Task prompt ▸ Only the line containing "hfov_deg: 63.4" and those after it, up to the end of the records below, are to be set down, exactly as written.

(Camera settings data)
--- START ---

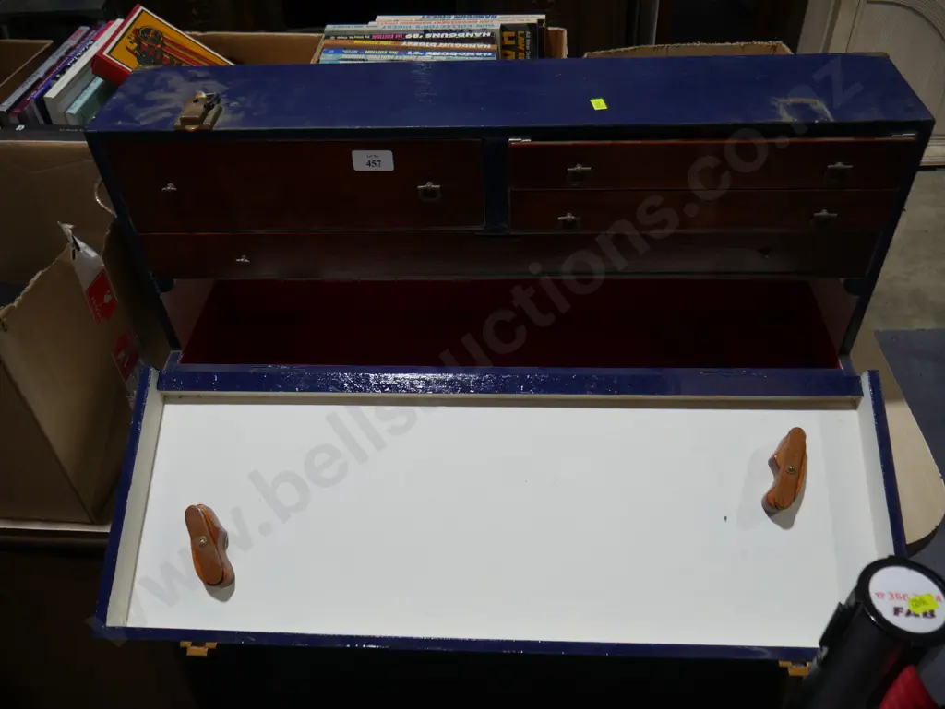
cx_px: 472
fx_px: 765
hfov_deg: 63.4
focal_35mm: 28
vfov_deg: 49.8
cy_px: 354
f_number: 3.5
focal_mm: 14
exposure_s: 1/125
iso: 200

--- END ---

Problem solution ▸
hfov_deg: 63.4
focal_35mm: 28
vfov_deg: 49.8
cy_px: 354
f_number: 3.5
focal_mm: 14
exposure_s: 1/125
iso: 200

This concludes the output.